Work instruction:
Copy all the records word for word, apart from any pictures.

Given records:
_ _ _ _

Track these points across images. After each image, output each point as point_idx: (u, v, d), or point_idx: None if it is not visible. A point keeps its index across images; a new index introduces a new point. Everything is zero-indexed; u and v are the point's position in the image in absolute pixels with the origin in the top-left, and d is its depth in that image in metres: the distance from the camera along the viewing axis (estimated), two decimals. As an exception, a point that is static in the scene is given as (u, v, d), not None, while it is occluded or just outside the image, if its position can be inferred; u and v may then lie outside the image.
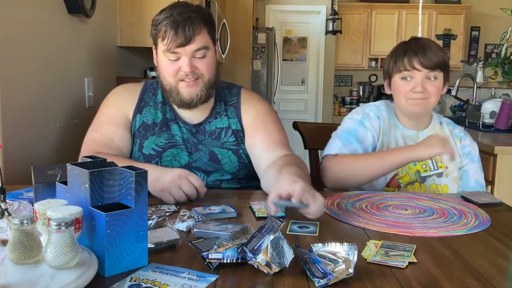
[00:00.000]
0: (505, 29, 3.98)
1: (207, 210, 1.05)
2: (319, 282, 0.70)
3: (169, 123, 1.40)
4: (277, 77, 5.25)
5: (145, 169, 0.75)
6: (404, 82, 1.45)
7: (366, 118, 1.50)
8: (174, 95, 1.33)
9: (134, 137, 1.39)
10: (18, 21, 1.40)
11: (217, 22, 3.41)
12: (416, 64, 1.42)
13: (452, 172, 1.51)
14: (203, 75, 1.32)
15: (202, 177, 1.36)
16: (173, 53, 1.28)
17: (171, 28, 1.26)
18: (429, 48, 1.42)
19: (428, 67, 1.41)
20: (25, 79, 1.46)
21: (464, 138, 1.55)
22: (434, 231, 0.98)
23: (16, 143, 1.40)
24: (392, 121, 1.53)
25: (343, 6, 5.90)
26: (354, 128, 1.49)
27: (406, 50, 1.45)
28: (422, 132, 1.52)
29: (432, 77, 1.43)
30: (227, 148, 1.39)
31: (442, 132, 1.53)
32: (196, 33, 1.27)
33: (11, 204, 0.87)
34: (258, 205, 1.13)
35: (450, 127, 1.57)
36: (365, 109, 1.54)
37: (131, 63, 2.52)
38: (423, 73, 1.42)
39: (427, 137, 1.40)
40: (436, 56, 1.41)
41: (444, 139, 1.36)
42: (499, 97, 3.51)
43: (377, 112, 1.52)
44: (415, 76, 1.43)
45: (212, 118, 1.42)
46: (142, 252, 0.76)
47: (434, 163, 1.49)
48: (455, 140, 1.54)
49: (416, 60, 1.41)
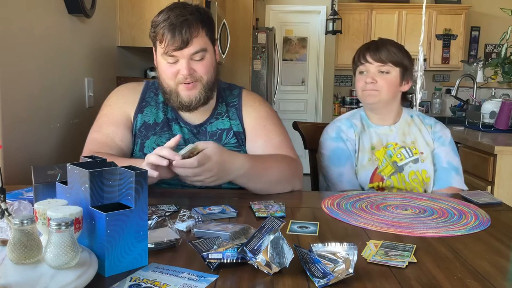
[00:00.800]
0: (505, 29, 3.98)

_ _ _ _

Task solution:
Track these points across images. After each image, output each point as point_idx: (u, v, d), or point_idx: None if it is not visible. A point keeps its index across images; a new index introduces a new point. Everything is zero-indexed; u and v are the point's position in the image in absolute pixels with the origin in the top-left, and d is its depth in that image in metres: the distance from the camera along the viewing axis (estimated), two decimals. As an exception, a point that is static in the scene is given as (u, v, d), not None, while it is occluded or just outside the image, if its position can be inferred; u and v may then lie outside the image.
[00:00.000]
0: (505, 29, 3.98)
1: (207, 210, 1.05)
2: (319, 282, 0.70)
3: (169, 123, 1.40)
4: (277, 77, 5.25)
5: (145, 169, 0.75)
6: (404, 82, 1.45)
7: (366, 118, 1.50)
8: (174, 95, 1.33)
9: (134, 137, 1.39)
10: (18, 21, 1.40)
11: (217, 22, 3.41)
12: (416, 64, 1.42)
13: (452, 172, 1.51)
14: (203, 75, 1.32)
15: (202, 177, 1.36)
16: (173, 53, 1.28)
17: (171, 28, 1.26)
18: (429, 48, 1.42)
19: (428, 67, 1.41)
20: (25, 79, 1.46)
21: (464, 138, 1.55)
22: (434, 231, 0.98)
23: (16, 143, 1.40)
24: (392, 121, 1.53)
25: (343, 6, 5.90)
26: (354, 128, 1.49)
27: (406, 50, 1.45)
28: (422, 132, 1.52)
29: (432, 77, 1.43)
30: (227, 148, 1.39)
31: (442, 132, 1.53)
32: (196, 33, 1.27)
33: (11, 204, 0.87)
34: (258, 205, 1.13)
35: (450, 127, 1.57)
36: (365, 109, 1.54)
37: (131, 63, 2.52)
38: (423, 73, 1.42)
39: (427, 137, 1.40)
40: (436, 56, 1.41)
41: (444, 139, 1.36)
42: (499, 97, 3.51)
43: (377, 112, 1.52)
44: (415, 76, 1.43)
45: (212, 118, 1.42)
46: (142, 252, 0.76)
47: (434, 163, 1.49)
48: (455, 140, 1.54)
49: (416, 60, 1.41)
[00:00.800]
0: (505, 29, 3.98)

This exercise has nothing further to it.